• **Data records**:
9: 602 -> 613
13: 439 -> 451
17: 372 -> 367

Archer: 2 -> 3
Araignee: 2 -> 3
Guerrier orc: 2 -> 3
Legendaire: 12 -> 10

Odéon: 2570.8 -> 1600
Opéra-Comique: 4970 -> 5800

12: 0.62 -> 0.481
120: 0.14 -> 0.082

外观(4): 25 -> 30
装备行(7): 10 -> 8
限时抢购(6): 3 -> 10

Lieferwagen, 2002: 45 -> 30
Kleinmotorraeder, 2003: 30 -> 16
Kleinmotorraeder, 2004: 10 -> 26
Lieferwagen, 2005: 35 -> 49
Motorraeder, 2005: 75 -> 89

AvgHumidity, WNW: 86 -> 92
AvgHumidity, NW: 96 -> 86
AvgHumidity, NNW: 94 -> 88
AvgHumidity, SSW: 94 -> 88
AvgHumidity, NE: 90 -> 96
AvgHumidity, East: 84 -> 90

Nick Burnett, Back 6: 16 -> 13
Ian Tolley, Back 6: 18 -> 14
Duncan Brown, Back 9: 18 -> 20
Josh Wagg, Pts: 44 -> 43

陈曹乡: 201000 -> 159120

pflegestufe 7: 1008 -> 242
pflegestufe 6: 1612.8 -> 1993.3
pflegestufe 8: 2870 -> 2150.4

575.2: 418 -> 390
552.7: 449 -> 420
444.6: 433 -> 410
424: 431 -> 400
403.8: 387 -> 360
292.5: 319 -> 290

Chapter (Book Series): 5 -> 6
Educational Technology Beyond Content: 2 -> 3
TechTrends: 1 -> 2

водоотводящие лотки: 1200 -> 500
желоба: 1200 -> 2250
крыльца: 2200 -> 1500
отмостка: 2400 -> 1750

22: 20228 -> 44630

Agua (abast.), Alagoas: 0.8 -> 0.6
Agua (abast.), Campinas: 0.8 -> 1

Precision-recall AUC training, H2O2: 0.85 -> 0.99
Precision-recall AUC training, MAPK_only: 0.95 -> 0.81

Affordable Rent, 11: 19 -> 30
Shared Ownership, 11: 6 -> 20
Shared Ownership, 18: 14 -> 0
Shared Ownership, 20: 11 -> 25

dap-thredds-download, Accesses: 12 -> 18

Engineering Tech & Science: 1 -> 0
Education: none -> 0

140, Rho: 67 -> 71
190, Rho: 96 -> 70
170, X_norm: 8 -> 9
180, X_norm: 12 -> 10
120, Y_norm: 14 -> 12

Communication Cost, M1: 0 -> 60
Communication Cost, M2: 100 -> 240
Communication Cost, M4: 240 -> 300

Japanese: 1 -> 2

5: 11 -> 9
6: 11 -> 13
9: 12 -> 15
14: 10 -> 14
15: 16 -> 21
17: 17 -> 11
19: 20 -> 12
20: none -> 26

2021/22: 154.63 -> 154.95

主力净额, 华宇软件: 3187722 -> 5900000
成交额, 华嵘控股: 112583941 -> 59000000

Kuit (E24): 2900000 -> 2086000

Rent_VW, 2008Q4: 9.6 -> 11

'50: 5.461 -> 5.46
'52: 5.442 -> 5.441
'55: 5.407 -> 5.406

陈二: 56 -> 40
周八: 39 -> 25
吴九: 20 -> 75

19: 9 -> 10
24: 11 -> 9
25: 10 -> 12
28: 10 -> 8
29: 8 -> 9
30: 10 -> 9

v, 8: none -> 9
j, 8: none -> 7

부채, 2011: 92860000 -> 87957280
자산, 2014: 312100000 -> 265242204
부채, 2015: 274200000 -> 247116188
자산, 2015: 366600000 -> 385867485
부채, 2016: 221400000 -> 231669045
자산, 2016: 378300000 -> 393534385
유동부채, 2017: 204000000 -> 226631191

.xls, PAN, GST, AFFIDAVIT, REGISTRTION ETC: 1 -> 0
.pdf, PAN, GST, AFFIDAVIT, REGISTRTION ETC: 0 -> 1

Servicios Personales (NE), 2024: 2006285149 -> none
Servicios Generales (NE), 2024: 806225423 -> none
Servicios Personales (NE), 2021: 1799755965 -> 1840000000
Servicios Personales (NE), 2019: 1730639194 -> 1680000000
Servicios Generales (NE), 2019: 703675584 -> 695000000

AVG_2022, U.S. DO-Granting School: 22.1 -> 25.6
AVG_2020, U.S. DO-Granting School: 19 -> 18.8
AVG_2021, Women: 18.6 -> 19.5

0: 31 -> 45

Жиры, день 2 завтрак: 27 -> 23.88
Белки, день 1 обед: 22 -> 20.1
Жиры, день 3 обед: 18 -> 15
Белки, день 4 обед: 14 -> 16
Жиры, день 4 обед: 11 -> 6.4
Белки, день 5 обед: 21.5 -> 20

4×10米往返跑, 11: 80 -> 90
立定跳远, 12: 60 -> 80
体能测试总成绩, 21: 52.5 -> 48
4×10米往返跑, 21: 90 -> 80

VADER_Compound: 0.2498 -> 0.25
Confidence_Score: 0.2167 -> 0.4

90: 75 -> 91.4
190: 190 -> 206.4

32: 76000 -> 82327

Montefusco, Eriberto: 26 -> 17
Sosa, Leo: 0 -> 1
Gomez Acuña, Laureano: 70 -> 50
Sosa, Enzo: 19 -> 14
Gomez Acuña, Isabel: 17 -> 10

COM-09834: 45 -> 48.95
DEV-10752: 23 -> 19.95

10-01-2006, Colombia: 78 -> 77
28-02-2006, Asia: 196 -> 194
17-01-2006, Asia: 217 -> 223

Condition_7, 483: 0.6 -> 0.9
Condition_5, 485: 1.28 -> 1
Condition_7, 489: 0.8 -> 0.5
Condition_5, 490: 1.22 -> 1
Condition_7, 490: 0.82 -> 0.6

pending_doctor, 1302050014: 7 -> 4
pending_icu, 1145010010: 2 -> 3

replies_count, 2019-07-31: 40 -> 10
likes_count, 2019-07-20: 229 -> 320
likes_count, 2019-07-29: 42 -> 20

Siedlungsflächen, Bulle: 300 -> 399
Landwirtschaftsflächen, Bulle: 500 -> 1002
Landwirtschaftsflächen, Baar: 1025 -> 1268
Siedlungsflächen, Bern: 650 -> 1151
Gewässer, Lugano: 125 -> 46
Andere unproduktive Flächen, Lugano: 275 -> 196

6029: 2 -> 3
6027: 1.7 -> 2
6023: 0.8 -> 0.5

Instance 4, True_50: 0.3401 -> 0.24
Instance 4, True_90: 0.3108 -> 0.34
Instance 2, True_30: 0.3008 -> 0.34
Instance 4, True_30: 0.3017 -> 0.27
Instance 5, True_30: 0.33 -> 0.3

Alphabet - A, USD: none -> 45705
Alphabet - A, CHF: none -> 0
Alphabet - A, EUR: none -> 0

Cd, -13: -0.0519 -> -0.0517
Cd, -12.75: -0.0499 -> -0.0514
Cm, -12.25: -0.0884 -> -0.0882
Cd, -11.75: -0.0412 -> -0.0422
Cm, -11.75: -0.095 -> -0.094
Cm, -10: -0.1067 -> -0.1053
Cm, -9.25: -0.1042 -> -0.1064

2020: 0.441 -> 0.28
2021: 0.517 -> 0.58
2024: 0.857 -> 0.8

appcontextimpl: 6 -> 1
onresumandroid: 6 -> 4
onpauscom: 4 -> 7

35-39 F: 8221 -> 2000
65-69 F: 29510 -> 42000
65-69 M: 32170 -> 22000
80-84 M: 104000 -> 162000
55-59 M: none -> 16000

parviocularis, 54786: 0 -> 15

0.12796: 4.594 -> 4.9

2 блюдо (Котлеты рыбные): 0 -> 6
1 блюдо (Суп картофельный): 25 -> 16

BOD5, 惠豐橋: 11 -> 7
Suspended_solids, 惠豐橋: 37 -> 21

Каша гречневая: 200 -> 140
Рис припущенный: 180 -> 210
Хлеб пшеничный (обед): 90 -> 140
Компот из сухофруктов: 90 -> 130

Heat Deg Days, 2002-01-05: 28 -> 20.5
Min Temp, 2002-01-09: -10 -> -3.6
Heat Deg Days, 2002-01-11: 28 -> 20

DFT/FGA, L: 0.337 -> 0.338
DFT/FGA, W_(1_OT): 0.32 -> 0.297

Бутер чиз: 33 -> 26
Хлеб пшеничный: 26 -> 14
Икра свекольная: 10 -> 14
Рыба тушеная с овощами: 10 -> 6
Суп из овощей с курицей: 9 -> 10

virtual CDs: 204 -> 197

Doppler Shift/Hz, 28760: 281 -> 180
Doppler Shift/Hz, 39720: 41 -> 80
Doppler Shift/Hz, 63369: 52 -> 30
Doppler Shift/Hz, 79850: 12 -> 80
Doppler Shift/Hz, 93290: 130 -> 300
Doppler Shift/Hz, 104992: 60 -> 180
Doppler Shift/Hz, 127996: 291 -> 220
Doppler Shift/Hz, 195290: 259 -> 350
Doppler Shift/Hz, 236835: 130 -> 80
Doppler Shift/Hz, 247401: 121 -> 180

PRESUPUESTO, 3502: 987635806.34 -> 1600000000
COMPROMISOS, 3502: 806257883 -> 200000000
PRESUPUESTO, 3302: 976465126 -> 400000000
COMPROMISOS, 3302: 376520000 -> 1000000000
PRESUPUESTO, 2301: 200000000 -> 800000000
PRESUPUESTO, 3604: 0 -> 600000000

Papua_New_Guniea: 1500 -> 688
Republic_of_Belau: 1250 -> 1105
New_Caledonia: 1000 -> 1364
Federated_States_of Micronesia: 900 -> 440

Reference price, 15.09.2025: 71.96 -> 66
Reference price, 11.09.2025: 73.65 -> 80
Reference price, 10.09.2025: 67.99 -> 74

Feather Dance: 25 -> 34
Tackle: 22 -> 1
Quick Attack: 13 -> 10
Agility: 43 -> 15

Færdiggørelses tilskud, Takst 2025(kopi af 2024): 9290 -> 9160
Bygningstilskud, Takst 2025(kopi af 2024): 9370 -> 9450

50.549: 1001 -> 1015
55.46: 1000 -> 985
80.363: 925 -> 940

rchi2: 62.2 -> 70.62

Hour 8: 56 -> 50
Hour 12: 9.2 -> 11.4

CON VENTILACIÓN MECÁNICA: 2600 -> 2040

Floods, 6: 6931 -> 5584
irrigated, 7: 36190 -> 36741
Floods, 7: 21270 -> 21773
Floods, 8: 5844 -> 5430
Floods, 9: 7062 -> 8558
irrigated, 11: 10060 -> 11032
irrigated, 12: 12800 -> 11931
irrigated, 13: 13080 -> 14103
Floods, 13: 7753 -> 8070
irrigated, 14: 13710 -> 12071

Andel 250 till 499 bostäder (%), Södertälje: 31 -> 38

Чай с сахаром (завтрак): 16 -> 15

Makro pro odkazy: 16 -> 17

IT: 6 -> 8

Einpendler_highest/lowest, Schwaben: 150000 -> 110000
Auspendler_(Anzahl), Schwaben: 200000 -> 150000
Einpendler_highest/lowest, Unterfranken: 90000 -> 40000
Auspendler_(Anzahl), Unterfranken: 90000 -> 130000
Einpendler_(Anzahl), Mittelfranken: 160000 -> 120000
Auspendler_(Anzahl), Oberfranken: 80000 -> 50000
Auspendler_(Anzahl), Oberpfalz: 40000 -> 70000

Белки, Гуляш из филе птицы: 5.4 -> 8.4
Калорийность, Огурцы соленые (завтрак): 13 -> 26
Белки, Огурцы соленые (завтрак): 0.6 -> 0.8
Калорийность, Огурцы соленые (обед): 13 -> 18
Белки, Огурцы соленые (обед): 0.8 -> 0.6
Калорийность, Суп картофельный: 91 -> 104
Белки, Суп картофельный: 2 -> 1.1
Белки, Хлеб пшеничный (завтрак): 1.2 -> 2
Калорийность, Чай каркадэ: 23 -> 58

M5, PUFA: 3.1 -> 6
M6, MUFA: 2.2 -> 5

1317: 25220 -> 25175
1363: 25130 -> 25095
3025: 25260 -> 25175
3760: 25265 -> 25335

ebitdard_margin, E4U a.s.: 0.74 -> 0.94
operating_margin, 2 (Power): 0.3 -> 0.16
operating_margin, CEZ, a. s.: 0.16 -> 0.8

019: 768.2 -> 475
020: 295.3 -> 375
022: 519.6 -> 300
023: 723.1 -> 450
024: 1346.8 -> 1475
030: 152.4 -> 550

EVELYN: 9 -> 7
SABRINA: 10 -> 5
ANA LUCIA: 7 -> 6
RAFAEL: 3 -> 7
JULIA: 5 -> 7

• **Job item**: Find "35-39 F: 8221 -> 2000" in the entries above and copy that whole line exactly, then each line after it through the line that contains "Doppler Shift/Hz, 79850: 12 -> 80".

• **Result of the exercise**:
35-39 F: 8221 -> 2000
65-69 F: 29510 -> 42000
65-69 M: 32170 -> 22000
80-84 M: 104000 -> 162000
55-59 M: none -> 16000

parviocularis, 54786: 0 -> 15

0.12796: 4.594 -> 4.9

2 блюдо (Котлеты рыбные): 0 -> 6
1 блюдо (Суп картофельный): 25 -> 16

BOD5, 惠豐橋: 11 -> 7
Suspended_solids, 惠豐橋: 37 -> 21

Каша гречневая: 200 -> 140
Рис припущенный: 180 -> 210
Хлеб пшеничный (обед): 90 -> 140
Компот из сухофруктов: 90 -> 130

Heat Deg Days, 2002-01-05: 28 -> 20.5
Min Temp, 2002-01-09: -10 -> -3.6
Heat Deg Days, 2002-01-11: 28 -> 20

DFT/FGA, L: 0.337 -> 0.338
DFT/FGA, W_(1_OT): 0.32 -> 0.297

Бутер чиз: 33 -> 26
Хлеб пшеничный: 26 -> 14
Икра свекольная: 10 -> 14
Рыба тушеная с овощами: 10 -> 6
Суп из овощей с курицей: 9 -> 10

virtual CDs: 204 -> 197

Doppler Shift/Hz, 28760: 281 -> 180
Doppler Shift/Hz, 39720: 41 -> 80
Doppler Shift/Hz, 63369: 52 -> 30
Doppler Shift/Hz, 79850: 12 -> 80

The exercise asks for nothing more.